§ What you need to do
Work out how many lines of the material contain the string "result". Respond with the number only.

§ Recorded data
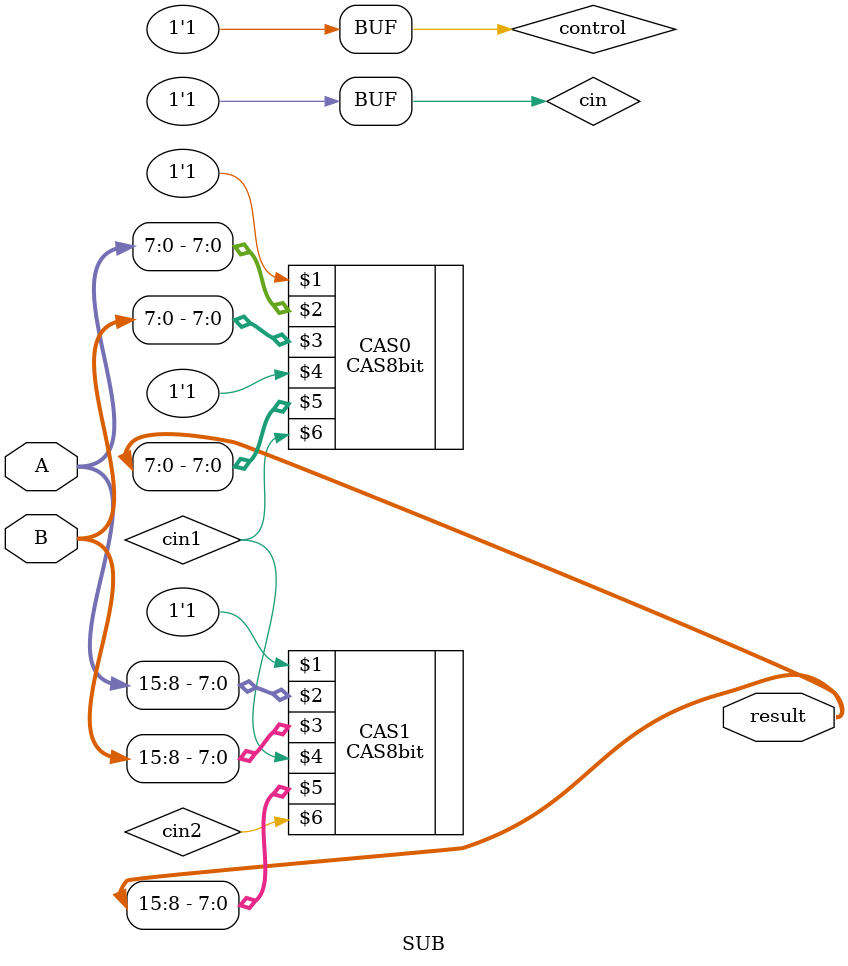
<source format=v>
module SUB(A, B, result);
	input[15:0]A;
	input [15:0]B;
	wire control, cin; 
   wire [15:0] cout;
    output [15:0] result;
    wire cin1, cin2, cin3, cin4, cin5, cin6, cin7, cin8, cin9;
    assign control = 1'b1;
    assign cin = 1'b1;

    CAS8bit CAS0 (control, A[7:0], B[7:0], cin, result[7:0], cin1);
    CAS8bit CAS1 (control, A[15:8], B[15:8], cin1, result[15:8], cin2);
endmodule
</source>
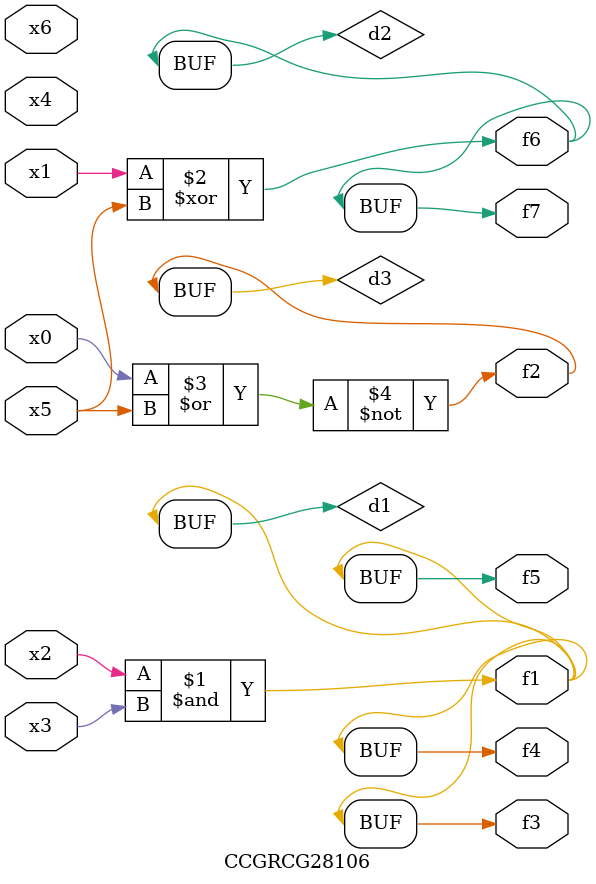
<source format=v>
module CCGRCG28106(
	input x0, x1, x2, x3, x4, x5, x6,
	output f1, f2, f3, f4, f5, f6, f7
);

	wire d1, d2, d3;

	and (d1, x2, x3);
	xor (d2, x1, x5);
	nor (d3, x0, x5);
	assign f1 = d1;
	assign f2 = d3;
	assign f3 = d1;
	assign f4 = d1;
	assign f5 = d1;
	assign f6 = d2;
	assign f7 = d2;
endmodule

</source>
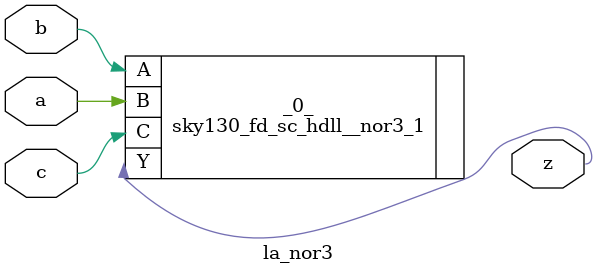
<source format=v>

/* Generated by Yosys 0.38+92 (git sha1 84116c9a3, x86_64-conda-linux-gnu-cc 11.2.0 -fvisibility-inlines-hidden -fmessage-length=0 -march=nocona -mtune=haswell -ftree-vectorize -fPIC -fstack-protector-strong -fno-plt -O2 -ffunction-sections -fdebug-prefix-map=/root/conda-eda/conda-eda/workdir/conda-env/conda-bld/yosys_1708682838165/work=/usr/local/src/conda/yosys-0.38_93_g84116c9a3 -fdebug-prefix-map=/user/projekt_pia/miniconda3/envs/sc=/usr/local/src/conda-prefix -fPIC -Os -fno-merge-constants) */

module la_nor3(a, b, c, z);
  input a;
  wire a;
  input b;
  wire b;
  input c;
  wire c;
  output z;
  wire z;
  sky130_fd_sc_hdll__nor3_1 _0_ (
    .A(b),
    .B(a),
    .C(c),
    .Y(z)
  );
endmodule

</source>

§ Task output
4